Not-So-Divine Comedy

Adventures of an editor and freelance writer in NYC

9.6.08

Why I Need Detox

Next thing I know, we’ve been driven from the five-course meal with gallons of red wine and tons of carbohydrates, in a cab that seems to take pleasure in skirting the very edge of Capri’s massive cliffs, to a club filled with maybe four hundred drunken Italian sailors and a whole bunch of girls who’re probably really Catholic until someone buys them any number of shots from the bar. Our two millionaire hosts may have been nearly 60 years old but apparently have a habit of shutting down bars up and down Italy every night; they tossed a few hundred thousand Euros at the bartender and basically dared him to see if he could push enough drinks across the bar to have everyone babbling in tongues.

All this is how I ended up dancing on a bartop in Capri at four in the morning with a bunch of women while the live band up front sung ribald tales about screwing and the aforementioned sailors sweated and screamed and jumped in unison. The fact that I had to help race a sailboat across the Gulf of Naples the next morning mattered not. The fact that I had spent the entire day interviewing people aboard a futuristic motor-yacht mattered not. The only thought in my mind: I already had everything I needed for the story, so no fucking way was I going to let a pair of 60-something fashion house CEOs drink and/or dance me under the table tonight.

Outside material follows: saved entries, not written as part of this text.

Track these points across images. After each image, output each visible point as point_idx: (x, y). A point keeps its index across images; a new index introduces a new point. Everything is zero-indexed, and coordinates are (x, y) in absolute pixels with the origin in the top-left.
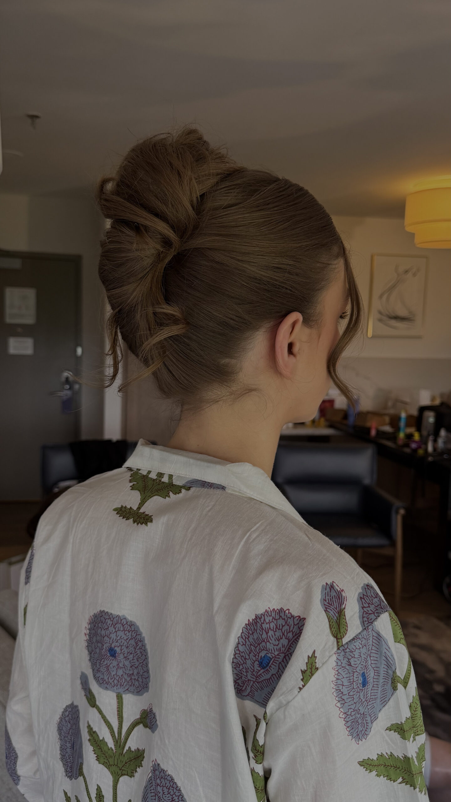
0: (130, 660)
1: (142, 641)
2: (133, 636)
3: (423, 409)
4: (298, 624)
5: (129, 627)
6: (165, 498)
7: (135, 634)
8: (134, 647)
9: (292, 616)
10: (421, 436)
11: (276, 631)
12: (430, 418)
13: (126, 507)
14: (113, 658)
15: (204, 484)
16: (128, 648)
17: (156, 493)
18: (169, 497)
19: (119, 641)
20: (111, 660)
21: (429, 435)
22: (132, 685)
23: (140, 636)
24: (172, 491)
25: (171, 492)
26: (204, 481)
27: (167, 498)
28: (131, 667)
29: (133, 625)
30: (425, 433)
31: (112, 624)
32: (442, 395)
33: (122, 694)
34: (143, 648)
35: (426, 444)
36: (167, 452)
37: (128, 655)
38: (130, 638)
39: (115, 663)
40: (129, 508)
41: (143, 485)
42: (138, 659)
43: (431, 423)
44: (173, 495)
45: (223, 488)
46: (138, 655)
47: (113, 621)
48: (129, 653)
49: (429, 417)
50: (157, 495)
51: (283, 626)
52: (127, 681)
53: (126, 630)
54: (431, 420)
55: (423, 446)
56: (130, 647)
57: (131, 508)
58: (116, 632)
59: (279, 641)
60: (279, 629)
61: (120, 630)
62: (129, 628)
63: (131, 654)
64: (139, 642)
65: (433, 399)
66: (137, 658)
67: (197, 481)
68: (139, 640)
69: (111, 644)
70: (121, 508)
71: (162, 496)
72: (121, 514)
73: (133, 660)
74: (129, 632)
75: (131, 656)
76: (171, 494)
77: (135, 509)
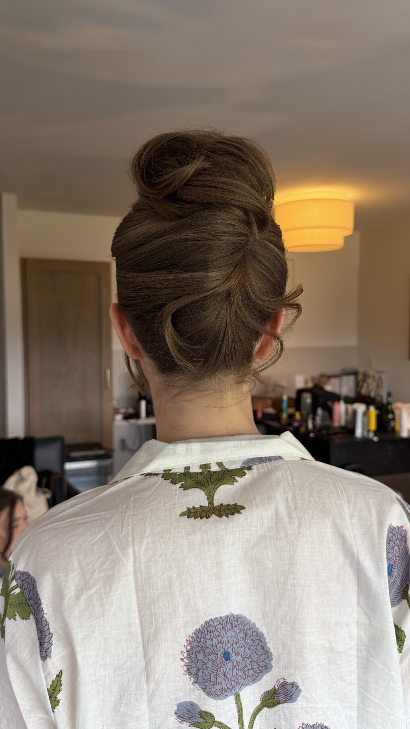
0: (241, 654)
1: (251, 628)
2: (241, 629)
3: (300, 392)
4: (398, 532)
5: (236, 621)
6: (233, 484)
7: (243, 625)
8: (243, 639)
9: (394, 528)
10: (302, 415)
11: (390, 543)
12: (308, 399)
13: (194, 508)
14: (228, 661)
15: (261, 460)
16: (238, 643)
17: (220, 483)
18: (237, 481)
19: (230, 641)
20: (227, 665)
21: (308, 414)
22: (246, 677)
23: (248, 624)
24: (237, 476)
25: (235, 477)
26: (259, 458)
27: (235, 483)
28: (243, 660)
29: (240, 617)
30: (305, 412)
31: (223, 627)
32: (313, 379)
33: (239, 692)
34: (255, 634)
35: (306, 422)
36: (208, 441)
37: (239, 650)
38: (238, 632)
39: (230, 665)
40: (199, 507)
41: (194, 481)
42: (250, 648)
43: (308, 404)
44: (240, 478)
45: (280, 458)
46: (249, 644)
47: (223, 624)
48: (239, 647)
49: (306, 399)
50: (222, 484)
51: (392, 537)
52: (241, 676)
53: (233, 626)
54: (309, 400)
55: (304, 424)
56: (239, 642)
57: (200, 506)
58: (226, 633)
59: (393, 549)
60: (391, 541)
61: (229, 630)
62: (236, 623)
63: (242, 647)
64: (248, 631)
65: (306, 382)
66: (248, 648)
67: (253, 459)
68: (248, 629)
69: (225, 649)
70: (188, 510)
71: (228, 483)
72: (195, 515)
73: (244, 651)
74: (236, 627)
75: (242, 649)
76: (237, 478)
77: (207, 505)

Which they did, of course. Enthusiasm never competes with experience, particularly if the enthusiastic party is a lightweight who ordinarily needs a grand total of four beers before he’s banging his head against the jukebox while howling along with Bruce Springsteen. The place so packed-tight I had to literally crowd-surf towards the door, reeling, ready to forcibly eject maybe eight shots of lemoncello onto the heads of the National Racing Team and their snarling Russian girlfriends. Heading off into twisty Capri streets loud with tourists, two fellow journalists in tow, ears still ringing.
The only problem was, my hotel was not reachable by car – being a tiny hole-in-the-wall 50 yards down a barely-lit path on the back end of Anacapri; a residence with spectacular views of the deep blue sea but lacking in accessibility. Which necessitated, at the end of the night, early birds already chattering in the trees overhead, a climactic sprint through the maze-like twists and turns of footpaths towards a dim light between dark trees. ”No wonder they have so much trouble catching the damn mafia in this country.”

Do not even ask me about the hangover.

Some of the best prose I ever spat out, though, at the end of it all.

Hell-A, Part Deux

Bombing along Sunset Boulevard with the whole crew in tow – photographer, photog assistant, art designer – passing the In-and-Out Burgers and trendy chrome-shiny eateries and the junkies scratching their forearms underneath the palm trees, and someone, with perhaps the dull predictability of young males stuck together in an SUV, brings up the topic of strippers. To wit:

“In Los Angeles, girls in strip clubs can’t actually go topless unless the place doesn’t serve alcohol. But if they serve liquor, they have to stay in a bikini top of whatever.”

“You’re kidding.”

“Nope.”

“What about cabaret? Can they go topless?”

“My mom used to sing cabaret, so fuck you, it’s burlesque, but no – even when it’s burlesque, the tops stay on.”

“So where are we going tonight?”

“In this Puritan burg? Best thing’s to grab a burger and go to bed. Turn in here.”

The Celebrity we're here to interview has a toothache. I’m hoping he’s jacked on Tylenol-3 when it comes time to sit down but you never know with these things – he may very well abort, leaving us to execute our pale imitation of ‘Kiss Kiss Bang Bang’ on an unsuspecting City of Angels. Either that, or sit in the too-trendy rooms of our boutique hotel with the stuffed sheep in the lobby, and watch music videos on YouTube.

But LA is good. Everything is macrobiotic; the sun is warm on your face; the sheets in that boutique hotel thick and white and cool. And point of fact, I needed to detox again, needed a period out here where I could break some of my worst new habits; The Girl leaving back in April led to a period where I was drinking too much, smoking too many cigars, stunt sex, not-eating, running until my knees threatened to crack like cheap white plates, writing until my knuckles cracked and the tips of my fingers reddened. Never losing control, never bottoming out like some bargain-bin Bukowski, but... there comes a point.